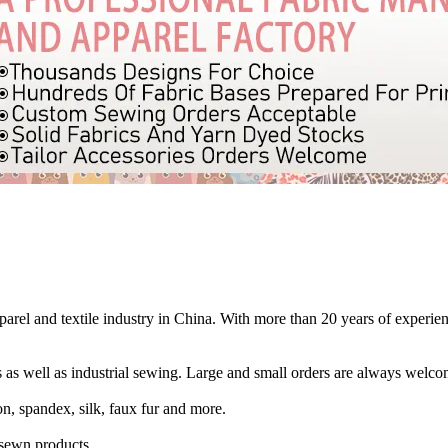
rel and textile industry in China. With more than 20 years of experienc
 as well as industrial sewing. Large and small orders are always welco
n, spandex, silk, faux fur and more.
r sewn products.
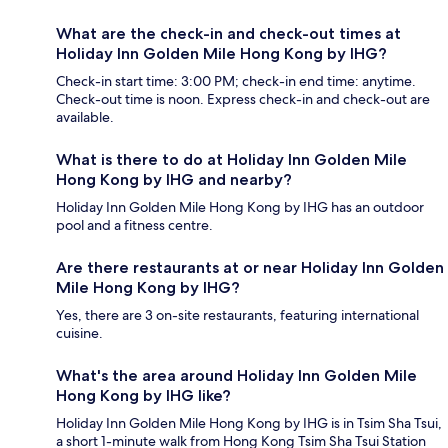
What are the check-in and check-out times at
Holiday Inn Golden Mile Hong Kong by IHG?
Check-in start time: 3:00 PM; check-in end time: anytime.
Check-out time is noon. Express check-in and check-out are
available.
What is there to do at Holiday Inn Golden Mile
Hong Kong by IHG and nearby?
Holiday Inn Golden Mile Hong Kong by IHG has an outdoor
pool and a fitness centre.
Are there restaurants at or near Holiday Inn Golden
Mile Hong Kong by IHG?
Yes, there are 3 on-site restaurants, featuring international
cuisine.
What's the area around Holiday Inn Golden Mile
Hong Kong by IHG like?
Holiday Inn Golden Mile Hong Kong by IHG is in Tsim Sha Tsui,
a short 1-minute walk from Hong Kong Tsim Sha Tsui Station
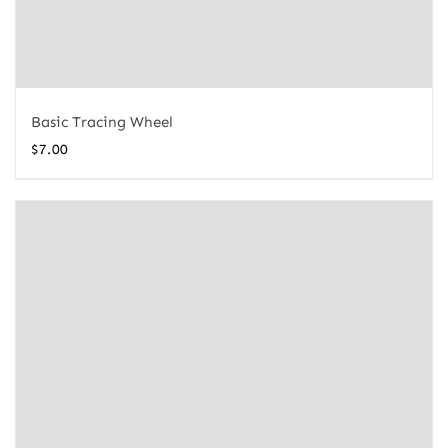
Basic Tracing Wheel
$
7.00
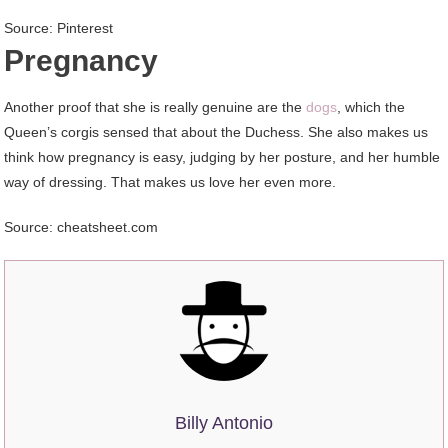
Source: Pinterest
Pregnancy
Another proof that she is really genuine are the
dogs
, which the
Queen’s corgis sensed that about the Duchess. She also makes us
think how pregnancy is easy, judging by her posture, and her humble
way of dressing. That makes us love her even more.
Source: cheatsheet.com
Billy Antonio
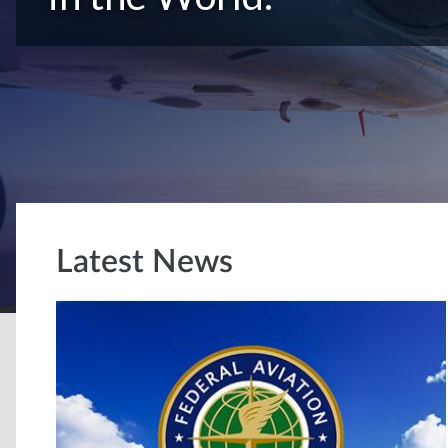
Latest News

#####

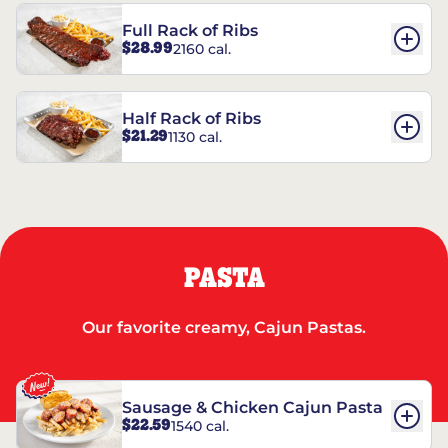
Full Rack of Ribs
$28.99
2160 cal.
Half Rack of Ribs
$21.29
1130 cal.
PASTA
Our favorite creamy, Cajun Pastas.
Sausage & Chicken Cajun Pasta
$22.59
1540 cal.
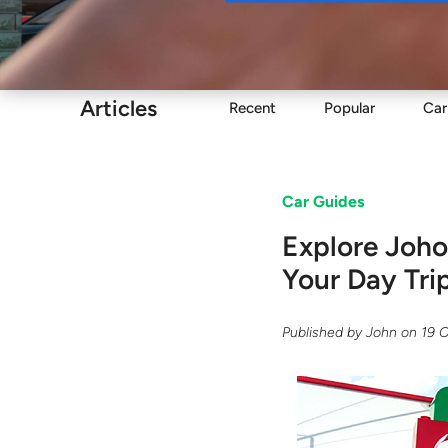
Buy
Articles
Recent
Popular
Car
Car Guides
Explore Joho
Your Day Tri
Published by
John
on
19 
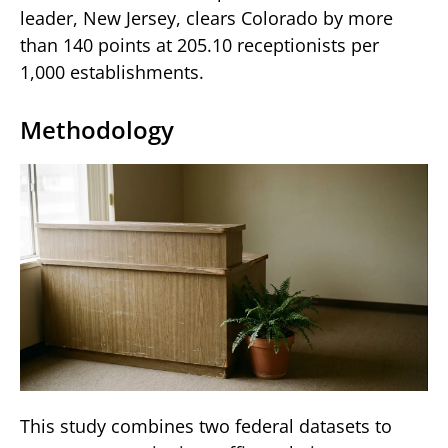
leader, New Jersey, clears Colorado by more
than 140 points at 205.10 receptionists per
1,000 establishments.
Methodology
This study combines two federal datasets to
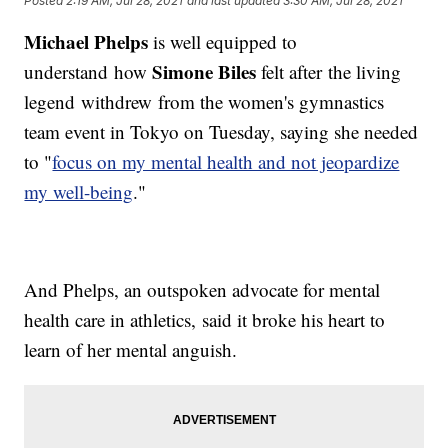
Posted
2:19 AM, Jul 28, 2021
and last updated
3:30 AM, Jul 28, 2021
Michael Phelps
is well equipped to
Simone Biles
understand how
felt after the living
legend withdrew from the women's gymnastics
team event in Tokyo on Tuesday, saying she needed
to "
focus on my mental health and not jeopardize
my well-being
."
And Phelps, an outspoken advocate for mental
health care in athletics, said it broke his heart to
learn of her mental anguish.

#####

◆ TASK DETAILS
Reproduce, word for word, the lines of material from the one holding "Basic Tracing Wheel" to the one holding "Billy Antonio", including both. Leave out the pictures.

◆ WRITTEN RESPONSE
Basic Tracing Wheel
$
7.00
Source: Pinterest
Pregnancy
Another proof that she is really genuine are the
dogs
, which the
Queen’s corgis sensed that about the Duchess. She also makes us
think how pregnancy is easy, judging by her posture, and her humble
way of dressing. That makes us love her even more.
Source: cheatsheet.com
Billy Antonio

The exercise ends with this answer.